Mit Schriftsatz vom 19.11.2018, Zl *****, hat die Agrarbehörde die Verhandlungsteilnehmer auf einen Übertragungsfehler hingewiesen und die korrigierte Verhandlungsschrift nochmals übermittelt.

Mit Bescheid vom 07.01.2019, Zl ******, hat die Tiroler Landesregierung als Agrarbehörde festgestellt, dass das Gst Nr **1 in EZ ***1 (richtig: 203), GB **** Y, kein agrargemeinschaftliches Grundstück gemäß § 33 Abs 2 lit d TFLG 1996 darstellt und auf diesem Grundstück somit keine Teilwaldrechte im Sinne des § 33 Abs 3 TFLG 1996 lasten.

Gegen diesen Bescheid hat AA, Adresse 1, Z, mit Schriftsatz vom 28.01.2019 Beschwerde erhoben. Der Beschwerdeführer bestreitet nicht, dass das Gst Nr **1, GB **** Y, „seit jeher im privaten Eigentum gestanden ist“. Der Beschwerdeführer verweist allerdings auf die anlässlich der mündlichen Verhandlung am 18.10.2018 zwischen CC als Eigentümerin des Gst Nr **1, GB **** Y, und den anwesenden Teilwaldberechtigten abgeschlossene Vereinbarung. Der Spruch des angefochtenen Bescheides umfasse aber lediglich die Feststellung, dass das Gst Nr **1 in EZ ****2, GB **** Y, kein agrargemeinschaftliches Grundstück gemäß § 33 Abs 2
lit d TFLG 1996 darstelle und auf diesem Grundstück somit keine Teilwaldrechte im Sinne des § 33 Abs 3 TFLG 1996 lasten würden. Mit dieser Feststellung untrennbar verbunden sei jedoch die anlässlich der mündlichen Verhandlung am 18.10.2018 getroffene Vereinbarung. Die Agrarbehörde habe es unterlassen, diese Vereinbarung in den Spruch als Nebenbestimmung aufzunehmen. Folglich sei der Spruch des angefochtenen Bescheides unvollständig geblieben. Dementsprechend begehrt der Beschwerdeführer die ersatzlose Aufhebung des Bescheides der Tiroler Landesregierung als Agrarbehörde vom 07.01.2019, Zl  ******.

------------------------

_Aufgabe 1_
Beantworte mit dem Text über die Beschwerde gegen den Agrarbescheid diese Fragen:
(a) An welchem Tag hat AA Beschwerde erhoben?
(b) Was hat die Agrarbehörde mit dem Schriftsatz vom 19.11.2018 nochmals übermittelt?
(c) Was begehrt der Beschwerdeführer am Ende?
_Aufgabe 2_
Nimm den Text über die Beschwerde gegen den Agrarbescheid wieder auf und schreib ihn nach seinem letzten Satz weiter.
Die Zeilen weiter unten brauchst du hier nicht.

------------------------

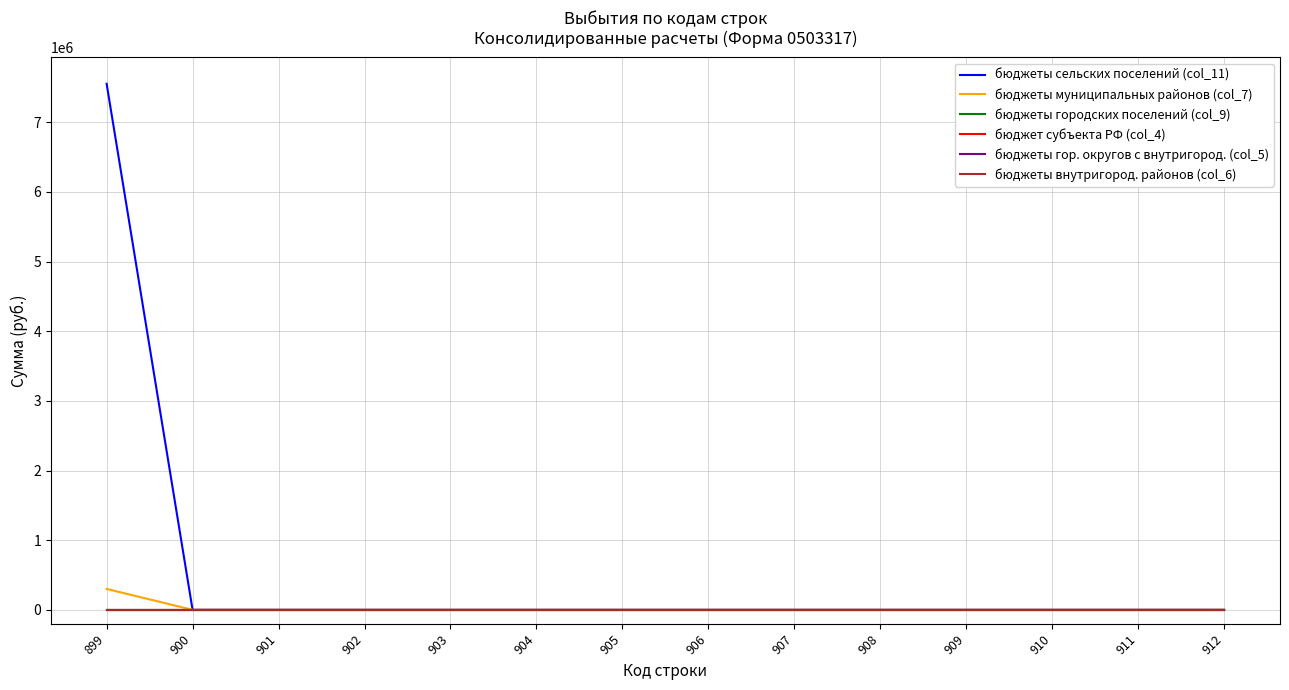

Reading left to right, transcribe all the data shown in this chart.

бюджеты сельских поселений (col_11): 899=7550948.8	900=0.0	901=0.0	902=0.0	903=0.0	904=0.0	905=0.0	906=0.0	907=0.0	908=0.0	909=0.0	910=0.0	911=0.0	912=0.0
бюджеты муниципальных районов (col_7): 899=300000.0	900=0.0	901=0.0	902=0.0	903=0.0	904=0.0	905=0.0	906=0.0	907=0.0	908=0.0	909=0.0	910=0.0	911=0.0	912=0.0
бюджеты городских поселений (col_9): 899=0.0	900=0.0	901=0.0	902=0.0	903=0.0	904=0.0	905=0.0	906=0.0	907=0.0	908=0.0	909=0.0	910=0.0	911=0.0	912=0.0
бюджет субъекта РФ (col_4): 899=0.0	900=0.0	901=0.0	902=0.0	903=0.0	904=0.0	905=0.0	906=0.0	907=0.0	908=0.0	909=0.0	910=0.0	911=0.0	912=0.0
бюджеты гор. округов с внутригород. (col_5): 899=0.0	900=0.0	901=0.0	902=0.0	903=0.0	904=0.0	905=0.0	906=0.0	907=0.0	908=0.0	909=0.0	910=0.0	911=0.0	912=0.0
бюджеты внутригород. районов (col_6): 899=0.0	900=0.0	901=0.0	902=0.0	903=0.0	904=0.0	905=0.0	906=0.0	907=0.0	908=0.0	909=0.0	910=0.0	911=0.0	912=0.0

------------------------

_Antwort 1_
(a) Am 28.01.2019.
(b) Die korrigierte Verhandlungsschrift.
(c) Die ersatzlose Aufhebung des Bescheides der Tiroler Landesregierung als Agrarbehörde vom 07.01.2019.

_Antwort 2_
Mit den Schriftsätzen vom 11.01.2019 und 05.02.2019 hat BB, Adresse 2, Y, Beschwerde gegen den Bescheid der Tiroler Landesregierung als Agrarbehörde vom 07.01.2019, Zl ******, erhoben und dessen ersatzlose Aufhebung beantragt. Der Beschwerdeführer BB bringt im Wesentlichen vor, die Teilwaldrechte seien spätestens seit 1738 klar und widerspruchsfrei geregelt. Es bestehe kein Bedarf an einer Regulierung. Der Beschwerdeführer betont, dass das Gst Nr **1, GB **** Y, ursprünglich Gemeindegrund gewesen sein müsse, da die Waldrechte „schon vor Anlegung des Privatgrunds“ bestanden hätten. Eine Privatisierung dieses Grundstückes setze einen entsprechenden Verkauf durch die Gemeinde voraus, es hätte in weiterer Folge eine Verhandlung stattfinden und das Waldprotokoll angepasst werden müssen. Dies sei aber nie geschehen. Diese „dubiose Situation“ wolle die „vermeintliche Eigentümerin“ und die Agrarbehörde durch eine ebenso dubiose Verhandlung legitimieren. Die Agrarbehörde habe es dementsprechend unterlassen, die Rechtmäßigkeit des privaten Eigentums am Gst Nr **1, GB **** Y, zu ermitteln.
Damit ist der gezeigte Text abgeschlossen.